Täglich fällt außerirdischer Staub auf die Erde. Auf Dächern bleiben kleinste Meteorite liegen, wo sie jeder finden könnte. Wenn man weiß, wie das geht.

Von Gisela Gross | heise online

Geschosse aus dem All, die beim Einschlag riesige Krater auf der Erde hinterlassen – so stellt man sich als Laie gemeinhin einen Meteoriten vor. Dass diese aber tatsächlich in viel größerer Zahl in Miniaturform auf uns rieseln, ist weniger bekannt. Und erst seit wenigen Jahren ist klar, dass sich die außerirdischen Körnchen in Städten bergen lassen, wo sie zum Beispiel auf Flachdächern liegen bleiben. In Berlin haben Wissenschaftler mit der Suche begonnen und auch Bürger zur Mithilfe aufgerufen.

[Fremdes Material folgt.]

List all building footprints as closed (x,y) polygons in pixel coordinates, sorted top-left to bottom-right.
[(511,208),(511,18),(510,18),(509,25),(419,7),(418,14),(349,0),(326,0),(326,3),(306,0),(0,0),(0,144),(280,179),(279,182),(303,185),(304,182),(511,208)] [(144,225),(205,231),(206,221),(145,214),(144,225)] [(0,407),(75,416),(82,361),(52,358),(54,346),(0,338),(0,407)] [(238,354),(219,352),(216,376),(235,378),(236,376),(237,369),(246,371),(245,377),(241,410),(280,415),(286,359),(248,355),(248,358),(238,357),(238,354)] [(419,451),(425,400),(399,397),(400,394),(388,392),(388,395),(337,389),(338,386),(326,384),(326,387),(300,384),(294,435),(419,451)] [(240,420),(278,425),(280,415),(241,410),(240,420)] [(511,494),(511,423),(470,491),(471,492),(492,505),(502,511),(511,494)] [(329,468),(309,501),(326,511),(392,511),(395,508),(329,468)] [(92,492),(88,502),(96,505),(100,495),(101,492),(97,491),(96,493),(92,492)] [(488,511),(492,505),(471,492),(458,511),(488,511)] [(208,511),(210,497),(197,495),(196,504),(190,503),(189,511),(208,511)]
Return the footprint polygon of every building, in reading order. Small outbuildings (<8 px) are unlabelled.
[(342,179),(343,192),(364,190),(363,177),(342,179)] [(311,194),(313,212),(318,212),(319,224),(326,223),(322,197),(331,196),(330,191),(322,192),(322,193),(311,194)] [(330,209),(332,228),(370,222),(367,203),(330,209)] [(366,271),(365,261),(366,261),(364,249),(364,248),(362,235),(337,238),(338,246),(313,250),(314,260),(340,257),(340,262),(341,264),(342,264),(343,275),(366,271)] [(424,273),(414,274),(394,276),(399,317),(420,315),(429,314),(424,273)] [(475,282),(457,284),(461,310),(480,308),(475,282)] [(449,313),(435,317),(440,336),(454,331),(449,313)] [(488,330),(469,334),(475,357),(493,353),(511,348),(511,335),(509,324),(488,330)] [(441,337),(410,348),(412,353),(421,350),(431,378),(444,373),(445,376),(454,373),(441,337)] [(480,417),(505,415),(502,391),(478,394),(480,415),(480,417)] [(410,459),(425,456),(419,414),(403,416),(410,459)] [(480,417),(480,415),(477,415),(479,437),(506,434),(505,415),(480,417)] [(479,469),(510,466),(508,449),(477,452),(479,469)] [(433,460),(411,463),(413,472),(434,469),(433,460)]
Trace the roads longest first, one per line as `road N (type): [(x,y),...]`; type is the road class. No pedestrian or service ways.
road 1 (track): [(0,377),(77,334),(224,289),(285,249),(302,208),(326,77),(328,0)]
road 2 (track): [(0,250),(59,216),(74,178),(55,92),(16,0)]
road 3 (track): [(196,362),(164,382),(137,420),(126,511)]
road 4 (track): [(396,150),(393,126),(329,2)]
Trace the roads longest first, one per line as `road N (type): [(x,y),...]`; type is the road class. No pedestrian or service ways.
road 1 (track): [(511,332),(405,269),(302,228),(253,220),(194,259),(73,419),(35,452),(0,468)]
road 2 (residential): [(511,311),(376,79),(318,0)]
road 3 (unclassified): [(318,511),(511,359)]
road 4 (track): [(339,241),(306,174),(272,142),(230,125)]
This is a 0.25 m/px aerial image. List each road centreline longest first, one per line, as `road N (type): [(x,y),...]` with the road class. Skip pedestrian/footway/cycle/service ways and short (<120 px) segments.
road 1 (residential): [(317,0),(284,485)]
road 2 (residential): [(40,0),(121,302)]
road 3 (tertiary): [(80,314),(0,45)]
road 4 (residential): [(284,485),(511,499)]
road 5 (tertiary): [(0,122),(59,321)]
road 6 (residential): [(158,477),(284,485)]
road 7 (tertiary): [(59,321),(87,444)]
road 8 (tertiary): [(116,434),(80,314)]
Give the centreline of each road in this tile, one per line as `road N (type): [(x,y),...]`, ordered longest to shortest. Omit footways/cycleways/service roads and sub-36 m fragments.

„Mikrometeorite – Der kosmische Schatz Berliner Dächer“ heißt das Mitmach-Projekt des Naturkundemuseums und der Freien Universität Berlin (FU Berlin), das vor wenigen Tagen gestartet ist. Mehr als 100 Menschen wollten mit auf die Jagd gehen, rund 20 wurden ausgewählt: vom Kind bis zum Rentner. Die Hälfte von ihnen sitzt an einem schwülen Morgen in einem abgedunkelten Hinterzimmer des Museums, um sich am Mikroskop an die Arbeit zu machen. Manche haben dafür extra Urlaub genommen.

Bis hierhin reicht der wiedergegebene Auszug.